Over at Is It Luck? is an investigative journalism video under the heading of Video Break about what constitutes a normal vagina and labia.
Sort of.
What the video is really about is the unintended effect of state censorship, in this case on what is perceived to be ‘normal’ regarding the look of a vagina and labia. I would present the video here but YouTube in effect censors me from doing so.
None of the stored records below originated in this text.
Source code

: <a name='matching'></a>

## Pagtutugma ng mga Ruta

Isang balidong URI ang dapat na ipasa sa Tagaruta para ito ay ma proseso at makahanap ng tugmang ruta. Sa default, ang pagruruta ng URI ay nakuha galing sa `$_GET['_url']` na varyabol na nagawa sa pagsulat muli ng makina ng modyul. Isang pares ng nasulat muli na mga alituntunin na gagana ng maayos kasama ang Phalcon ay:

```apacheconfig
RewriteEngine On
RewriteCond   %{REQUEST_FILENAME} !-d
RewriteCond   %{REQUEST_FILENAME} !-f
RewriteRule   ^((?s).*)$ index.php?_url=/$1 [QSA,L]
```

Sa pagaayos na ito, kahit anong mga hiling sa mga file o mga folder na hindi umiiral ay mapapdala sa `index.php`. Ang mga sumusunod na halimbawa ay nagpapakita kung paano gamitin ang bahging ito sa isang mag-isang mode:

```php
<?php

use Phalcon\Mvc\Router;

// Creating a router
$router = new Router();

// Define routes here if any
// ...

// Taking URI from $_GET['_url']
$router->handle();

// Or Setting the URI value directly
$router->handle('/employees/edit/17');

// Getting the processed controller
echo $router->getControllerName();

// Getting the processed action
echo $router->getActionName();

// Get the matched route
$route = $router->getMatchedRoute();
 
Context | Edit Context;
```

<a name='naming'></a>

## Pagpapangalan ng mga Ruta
In order for magazines to meet the criteria of what an ‘unoffensive’ vagina and labia must look like in order for a picture to be published set out by censoring board, graphic artists working for the various publications commonly cut and paste the pictures of the genital region of real women to meet the board’s standards. Because few people go around examining large numbers of vaginas to compare and contrast and arrive at some notion of what is ‘normal’, these publications substitute a very consistent image to the public, one that suits the aesthetic tastes of the censor board’s members and not what is true, and thus the censor board in effect determines the notion what a vagina and labia should look like to be considered normal! Talk about a cultural meme…
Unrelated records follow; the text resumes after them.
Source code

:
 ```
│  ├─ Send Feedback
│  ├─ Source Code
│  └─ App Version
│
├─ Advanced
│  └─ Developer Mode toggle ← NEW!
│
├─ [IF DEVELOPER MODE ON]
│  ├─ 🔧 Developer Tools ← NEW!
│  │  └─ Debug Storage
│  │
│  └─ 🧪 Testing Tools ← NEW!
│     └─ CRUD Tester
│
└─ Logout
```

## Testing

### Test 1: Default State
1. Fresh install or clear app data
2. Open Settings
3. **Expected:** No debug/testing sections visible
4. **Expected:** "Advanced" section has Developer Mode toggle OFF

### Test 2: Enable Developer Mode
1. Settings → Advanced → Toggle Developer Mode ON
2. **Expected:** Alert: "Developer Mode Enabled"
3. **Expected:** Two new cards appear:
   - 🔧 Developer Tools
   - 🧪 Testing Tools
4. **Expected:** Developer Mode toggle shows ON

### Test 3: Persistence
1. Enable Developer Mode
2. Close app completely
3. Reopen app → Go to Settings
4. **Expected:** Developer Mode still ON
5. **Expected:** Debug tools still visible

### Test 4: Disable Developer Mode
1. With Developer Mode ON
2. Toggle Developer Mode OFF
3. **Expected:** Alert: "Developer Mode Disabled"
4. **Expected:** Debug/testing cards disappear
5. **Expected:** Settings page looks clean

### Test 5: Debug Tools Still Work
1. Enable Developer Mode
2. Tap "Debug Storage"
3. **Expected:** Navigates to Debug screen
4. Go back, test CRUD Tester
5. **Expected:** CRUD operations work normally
The rise in the numb er of female cosmetic surgeries of the vagina and labia requested by young women is attributed to matching their body parts to what these young women perceive to be ‘normal’, whereas the sanctioned and consistent image in all these publications is in fact what is actually abnormal. We can pretend that the blame for the spreading of this lie belongs to the publication industry that produces the images, thus empowering the calls for more strict censorship in the name of protecting ‘decency’ and reducing the number of unnecessary surgeries and medical complications that can result. But the truth cuts a little deeper: it is the censoring boards that promote their version of what is acceptable rather than what is true that undermines the confidence many young and beautiful women should have in their bodies and which, in turn, fuels the call for more unnecessary cosmetic surgeries to fix something that only the censor boards promotes as broken.
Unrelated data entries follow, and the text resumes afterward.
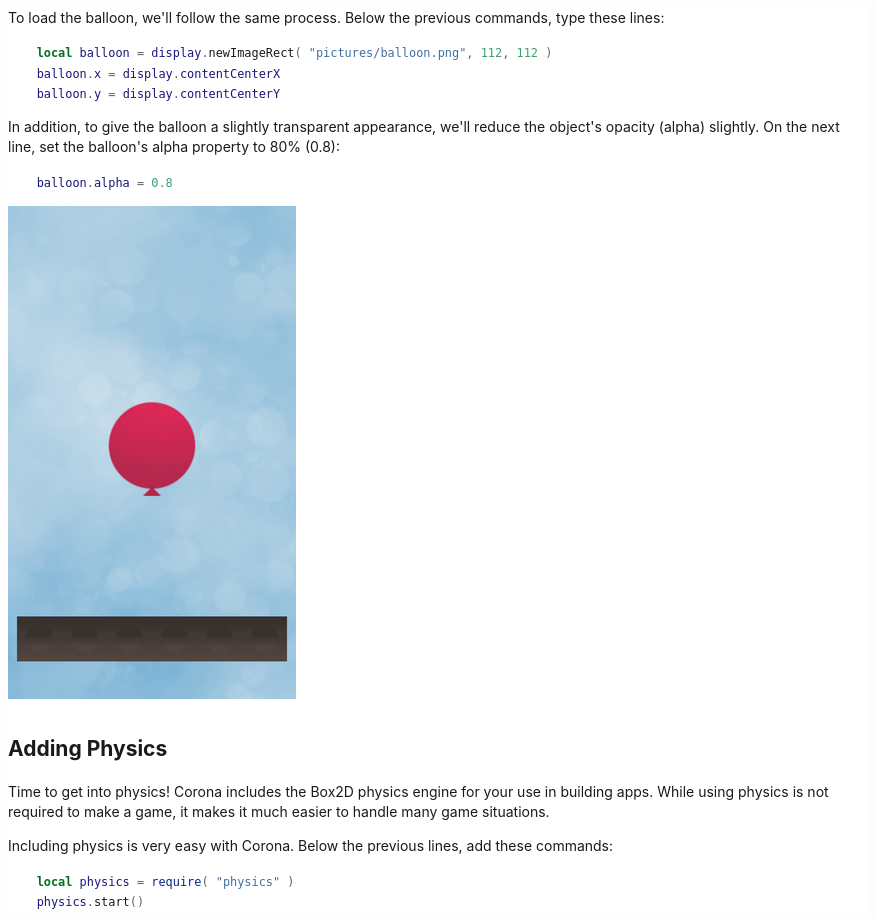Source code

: To load the balloon, we'll follow the same process. Below the previous commands, type these lines:

```lua
    local balloon = display.newImageRect( "pictures/balloon.png", 112, 112 )
    balloon.x = display.contentCenterX
    balloon.y = display.contentCenterY
```

In addition, to give the balloon a slightly transparent appearance, we'll reduce the object's opacity (alpha) slightly. On the next line, set the balloon's alpha property to 80% (0.8):

```lua
    balloon.alpha = 0.8
```

![Balloon Platform](pictures/Balloon_Platform.png)

## Adding Physics

Time to get into physics! Corona includes the Box2D physics engine for your use in building apps. While using physics is not required to make a game, it makes it much easier to handle many game situations.

Including physics is very easy with Corona. Below the previous lines, add these commands:

```lua
    local physics = require( "physics" )
    physics.start()
```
I think the problem is worse than that, society is bringing up a whole generation of women who think that they have to be literally prefect to be attractive – it is wrong, it is damaging to the minds of young girls – some of who die because they literally starve themselves to death.
Personally, I get bored of the media stereotype of beauty – I remind all women who I see reading women’s magazines that women in the pictures within them do not exist – it is a special effect CGI.
Women of all sizes and shapes are attractive to men of all sizes and shapes, for all sorts of reasons, some physical and some not.